Sunday 30 June 2013

DON'T THINK YOU CAN CHANGE HIM THEREAFTER



I met my husband just over 20 years ago, said Susan, trying to put me in the picture of how she would come to loose her self respect and dignity, because she couldn’t say no to an emotional abuser like her husband. He had one or two girlfriend at the same time when we were courting but I fell pregnant, so we got married, she explained.

Years after we discover we weren’t just compatible, he didn’t stop womanizing and treated the house as a transit camp so we decided to get a divorce or better put, he wanted his freedom. In spite of the divorce, we
were still friends because of our son, and one thing led to another and we had a second child.

“Sadly, he was always having affairs as usual and wasn’t that much of a father to our two lovely boys. Because of the money he spent on his women, I got very little financial support from him, but we plodded on. Then early last year, he met his 26 year-old graduate who is a single parent of one daughter. They got married almost immediately because she said she was pregnant and enrolled her daughter into an expensive private school. In spite of this new marriage, my ex continued to sleep with me and even now, he comes round at odd hours three to four times a week. His wife then had a miscarriage and became depressed. As a result, the number of times he wants sex a week has increased. His wife never encourages my sons to visit, and since he sneaks in when they are in school, he seldom sees them.

“When I asked him if he were happy in his new marriage, he assured me he was, yet he sometimes stays the night with me, telling his wife he was at his family house. He even starts fight with her so that he can get out of the house to be with me. I’ve told him I still love him and he has to make a concrete commitment to us, but he says he now has a new family. Yet, this girl is seen at most of these society parties in company of her jet-set friends. At 47, my ex says she feels too old for the type of outing she likes. It’s obvious he keeps me hanging around in case this woman decides to get rid of him, I know my children and I will be better off without him, but he is all I have now. He says he still wants to try for a baby with his wife so they could have one together.

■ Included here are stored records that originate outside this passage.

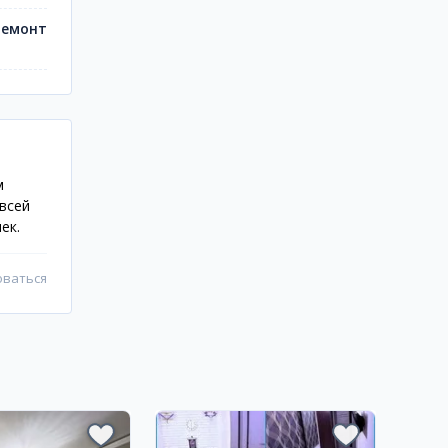
ремонт
м
всей
ек.
оваться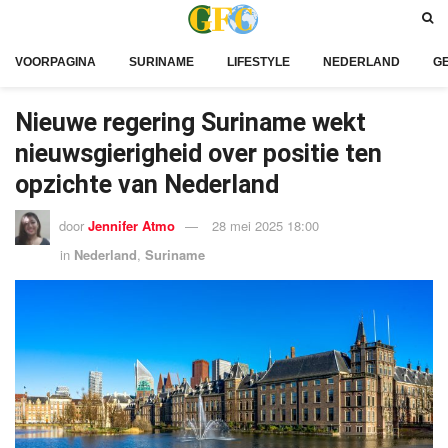
VOORPAGINA
SURINAME
LIFESTYLE
NEDERLAND
G
Nieuwe regering Suriname wekt
nieuwsgierigheid over positie ten
opzichte van Nederland
door
Jennifer Atmo
28 mei 2025 18:00
in
Nederland
,
Suriname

“I want to move on with my life, but with him breathing down my neck all the time, and telling me I am special especially when we are together, I find this difficult to do. Matters are not helped by the fact that he is a good lover!

“A few months ago, I went out of town with a few friends for an engagement party and we stayed for a week. When I came back, he demanded to know whether I’d slept with anyone. Yet, he won’t still make a permanent commitment”.

As pathetic as Susan’s story, there are thousands of ex-wives in her shoes. I told Susan she’s turned her man into a kid in a sweet shop who can have anything he wants. To men like him, the word divorce is meaningless, they remained ex-partners, yet, with the ex-wives’ connivance, continued to sleep around. No matter how selfishly Susan’s ex behaves, the message she is sending across is: I still care for you and you can have sex with me whenever you want, no matter how many other women you sleep with. And he shouldn’t be blamed if he continues with his career as a spoilt child, irresponsible father, selfish partner and a prolific philanderer.

A supposed married man who suddenly met a young woman who gave him sex and demanded all his time and money, he ditched his wife after falling helplessly into his lover’s honeyed trap and quickly married her. What happens when he eventually runs out of cash to maintain her expensive lifestyle? She would either chuck him or look for lovers who could satisfy her taste and Susan would still be around wiping his nose. I told Susan it was about time she closed the sweet shop and build a life that gives her back her self respect and gives some emotional security to her sons. At 47, her ex’s prolonged adolescence is almost over and the man child he is. He needs to learn the rules and rewards of caring adult behavior.